Охваченный яростью (а также отвращением к себе), Эдди накинулся на стрелка, который уже успел, пошатываясь, подняться на ноги и теперь пошел, но не к всхлипывающей Владычице. Вместо этого Роланд отправился за ножом.
– Объясни ей! – заорал Эдди. – Ты притащил ее сюда, ну так валяй, объясни ей, в чем дело! – И через секунду, сбавив тон, добавил: – А потом объясни мне, как получается, что она не помнит себя.
Роланд не ответил. Не сразу. Он нагнулся, зажал рукоятку ножа между двумя уцелевшими пальцами правой руки, осторожно перенес в левую руку и сунул в ножны, висевшие сбоку на ремне. Он все еще пытался разрешить загадку, с которой столкнулся в сознании Владычицы. В отличие от Эдди Владычица Теней отбивалась, дралась как кошка, начав отчаянное сопротивление в ту минуту, когда Роланд выступил вперед, и прекратив его уже за порогом магической двери. Схватка началась сразу, как женщина почувствовала присутствие стрелка, незамедлительно, ведь она ничуть не удивилась. Пережив это вместе с ней, испытав лично, Роланд ничего не понимал. Вторгшийся в сознание этой женщины чужак не застал ее врасплох – ни капли удивления, лишь мгновенно вспыхнувшая ярость, ужас и с ходу начатая битва: стряхнуть, вырваться, освободиться от чужака. Она даже не приблизилась к победе – не могла, как подозревал Роланд, – но это не удержало ее от неистовых попыток одержать верх. Стрелок почувствовал: от злобы, ненависти и страха эта женщина обезумела.

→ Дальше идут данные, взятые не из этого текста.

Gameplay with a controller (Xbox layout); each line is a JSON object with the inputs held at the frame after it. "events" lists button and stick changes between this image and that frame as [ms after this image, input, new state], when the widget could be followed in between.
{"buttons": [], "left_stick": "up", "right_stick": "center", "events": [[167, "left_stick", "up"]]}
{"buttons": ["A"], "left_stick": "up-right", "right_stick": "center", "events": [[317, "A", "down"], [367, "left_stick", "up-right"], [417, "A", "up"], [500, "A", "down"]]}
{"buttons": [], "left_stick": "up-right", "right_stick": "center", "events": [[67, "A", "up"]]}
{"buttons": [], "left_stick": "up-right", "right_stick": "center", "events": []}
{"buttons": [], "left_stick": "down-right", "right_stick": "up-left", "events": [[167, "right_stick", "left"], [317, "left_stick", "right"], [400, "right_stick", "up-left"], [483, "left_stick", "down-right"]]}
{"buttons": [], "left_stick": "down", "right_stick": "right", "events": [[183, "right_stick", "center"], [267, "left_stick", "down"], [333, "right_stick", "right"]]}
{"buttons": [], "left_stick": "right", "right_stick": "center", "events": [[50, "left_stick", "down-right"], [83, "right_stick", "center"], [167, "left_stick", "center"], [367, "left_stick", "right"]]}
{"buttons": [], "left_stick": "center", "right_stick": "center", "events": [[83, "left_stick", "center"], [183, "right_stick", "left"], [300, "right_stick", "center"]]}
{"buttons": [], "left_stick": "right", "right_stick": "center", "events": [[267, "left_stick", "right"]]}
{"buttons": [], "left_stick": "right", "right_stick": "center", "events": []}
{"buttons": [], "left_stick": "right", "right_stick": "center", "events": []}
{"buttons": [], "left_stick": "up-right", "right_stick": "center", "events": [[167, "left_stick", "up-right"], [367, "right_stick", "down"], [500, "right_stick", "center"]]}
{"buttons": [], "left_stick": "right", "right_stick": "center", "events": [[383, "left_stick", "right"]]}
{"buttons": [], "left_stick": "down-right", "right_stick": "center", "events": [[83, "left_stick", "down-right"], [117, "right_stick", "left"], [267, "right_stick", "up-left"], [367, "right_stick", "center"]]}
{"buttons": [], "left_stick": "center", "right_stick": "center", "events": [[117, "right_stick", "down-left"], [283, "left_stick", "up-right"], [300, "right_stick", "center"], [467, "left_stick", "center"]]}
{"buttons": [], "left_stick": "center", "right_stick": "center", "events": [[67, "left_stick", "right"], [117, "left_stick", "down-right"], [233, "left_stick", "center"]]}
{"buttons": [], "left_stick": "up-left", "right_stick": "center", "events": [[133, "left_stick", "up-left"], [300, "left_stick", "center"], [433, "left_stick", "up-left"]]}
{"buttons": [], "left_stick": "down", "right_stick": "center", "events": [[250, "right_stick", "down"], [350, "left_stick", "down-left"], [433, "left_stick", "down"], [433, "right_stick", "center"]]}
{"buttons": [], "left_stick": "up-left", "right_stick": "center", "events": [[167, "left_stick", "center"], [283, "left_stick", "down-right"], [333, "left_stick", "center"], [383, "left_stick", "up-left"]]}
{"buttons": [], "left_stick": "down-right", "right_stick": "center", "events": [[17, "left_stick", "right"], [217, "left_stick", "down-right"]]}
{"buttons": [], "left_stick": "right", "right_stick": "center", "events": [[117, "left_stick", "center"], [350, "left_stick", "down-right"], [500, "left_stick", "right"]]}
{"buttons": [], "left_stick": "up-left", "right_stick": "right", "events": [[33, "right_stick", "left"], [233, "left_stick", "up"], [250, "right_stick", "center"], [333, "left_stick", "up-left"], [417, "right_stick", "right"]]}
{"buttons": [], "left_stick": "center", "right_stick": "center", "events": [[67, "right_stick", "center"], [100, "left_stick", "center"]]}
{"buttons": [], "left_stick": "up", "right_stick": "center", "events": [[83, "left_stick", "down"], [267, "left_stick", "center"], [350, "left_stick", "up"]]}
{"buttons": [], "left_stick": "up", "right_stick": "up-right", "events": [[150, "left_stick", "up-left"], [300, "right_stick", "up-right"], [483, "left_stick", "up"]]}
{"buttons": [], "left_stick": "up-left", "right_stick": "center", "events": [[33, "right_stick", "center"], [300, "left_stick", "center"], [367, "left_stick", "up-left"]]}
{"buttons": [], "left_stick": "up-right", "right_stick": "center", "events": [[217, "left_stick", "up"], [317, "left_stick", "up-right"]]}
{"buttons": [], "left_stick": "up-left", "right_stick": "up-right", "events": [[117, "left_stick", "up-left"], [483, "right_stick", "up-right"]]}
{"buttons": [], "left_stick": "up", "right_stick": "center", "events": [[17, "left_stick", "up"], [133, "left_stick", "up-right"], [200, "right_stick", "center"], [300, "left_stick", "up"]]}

В ней он ощущал только тьму – сознание, погребенное под обвалом.
Вот только…
Вот только в ту минуту, когда они вихрем промчались в дверной проем и разделились, он пожалел – отчаянно, безрассудно пожалел, – что не может замешкаться еще на мгновенье. Одно мгновение столько могло бы объяснить! Ведь женщина, сидевшая сейчас перед ними, не была той, в чьем сознании побывал Роланд. Находиться в сознании Эдди было все равно, что находиться в комнате с нервно трепещущими, потеющими стенами. Находиться в сознании Владычицы – все равно, что лежать нагишом в темноте, где по тебе ползают ядовитые змеи.
До последнего момента.
Под конец она переменилась.
Было что-то еще, по убеждению Роланда, жизненно важное – но он не мог не то понять, не то вспомнить, что именно. Что-то вроде
(беглый взгляд)
дверного проема, только в ее сознании. Какое-то
(ты разбила «напамять» это была ты)
внезапное, короткое озарение. Как на занятиях, когда наконец поймешь…
– Иди ты на хуй, – с отвращением проговорил Эдди. – Робот ты гадский, и больше никто.
Он решительно прошел мимо Роланда к женщине, опустился рядом с ней на колени и, когда она, точно утопающая, в панике крепко обхватила его обеими руками, не отстранился и сам обнял ее.
– Все путем, – сказал он. – То есть не то, чтоб высший класс, но ничего. Порядок.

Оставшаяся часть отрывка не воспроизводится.